L'attore, 74 anni, è morto in California. Famosa la sua interpretazione ne 'La spia che mi amava'

E' morto l'attore americano Richard Kiel, conosciuto per il suo ruolo di cattivo con i 'denti d'acciaio' in alcuni film di James Bond. L'attore, 74 anni, è deceduto in un ospedale della California dove era ricoverato. Con una statura da 2,18 metri di altezza l'attore e si era fatto un nome a Hollywood nel 1960 con il suo ruolo di Voltaire in "Misteri di Occidente". Ma è stato il suo personaggio di Shark, un cattivo con i denti di acciaio, a portalo alla ribalta nei film di 007 "La spia che mi amava" (1977) e "Moonraker" (1979) che gli valse fama mondiale.

Kiel debuttò in tv in un episodio di Laramie chiamato «Street of Hate» e al cinema, sempre nel 1960, con il B-movie Eegah (1962); ha anche collaborato come coautore, prodotto e recitato nel film per famiglie The Giant of Thunder Mountain.
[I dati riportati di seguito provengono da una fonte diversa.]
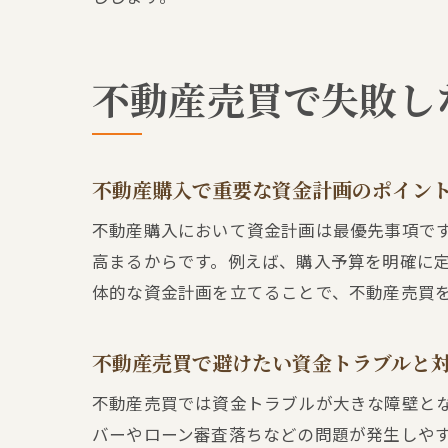
不動産売買で失敗し
不動産購入で重要な資金計画のポイン
不動産購入において資金計画は最優先事項で
高まるからです。例えば、購入予算を明確に
体的な資金計画を立てることで、不動産売買
不動産売買で避けたい資金トラブルと
不動産売買では資金トラブルが大きな障壁と
バーやローン審査落ちなどの問題が発生しや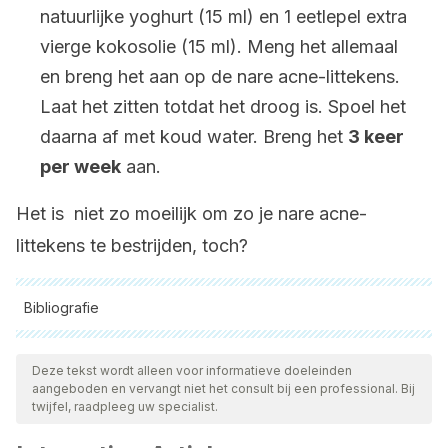
natuurlijke yoghurt (15 ml) en 1 eetlepel extra
vierge kokosolie (15 ml). Meng het allemaal
en breng het aan op de nare acne-littekens.
Laat het zitten totdat het droog is. Spoel het
daarna af met koud water. Breng het
3 keer
per week
aan.
Het is niet zo moeilijk om zo je nare acne-
littekens te bestrijden, toch?
Bibliografie
Alle aangehaalde bronnen zijn grondig gecontroleerd door
ons team om hun kwaliteit, betrouwbaarheid, actualiteit en
Deze tekst wordt alleen voor informatieve doeleinden
aangeboden en vervangt niet het consult bij een professional. Bij
geldigheid te waarborgen. De bibliografie van dit artikel werd
twijfel, raadpleeg uw specialist.
beschouwd als betrouwbaar en wetenschappelijk nauwkeurig.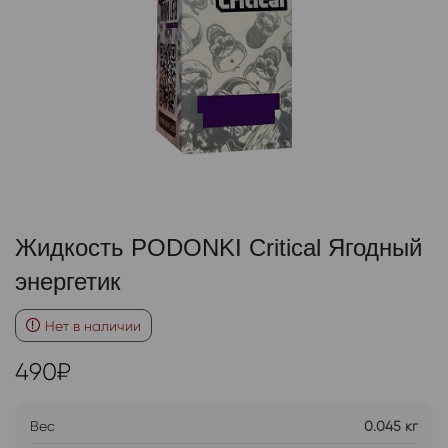
Жидкость PODONKI Critical Ягодный
энергетик
Нет в наличии
490
₽
Вес
0.045 кг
In seguito è apparso in un altro ruolo, nell'episodio «La notte del terrore Simian», come Dimas figlio reietto di una famiglia benestante, bandito a causa di difetti di nascita che distorcevano il suo corpo e apparentemente colpito la sua mente. Episodio significativo perché Kiel finalmente recita e non si limita a ghignare. Lui e Arnold Schwarzenegger sono state le scelte originali per il ruolo di protagonista della serie TV 1977 «L'incredibile Hulk»: Schwarzenegger fu rifiutato a causa della sua altezza, mentre Kiel ha partecipato alle riprese del pilota per la TV. Durante le riprese, i produttori hanno deciso che Hulk dovesse essere anche muscoloso e non solo gigantesco e Kiel è stato respinto perché non rientrava nei canoni. Acquisita la fama con i due film della serie 007, Kiel ha recitato anche nei film La corsa più pazza d'America 2 (1984), Il cavaliere pallido (1985), Un tipo imprevedibile (1996) e ha dato la sua voce per Rapunzel - L'intreccio della torre (2010).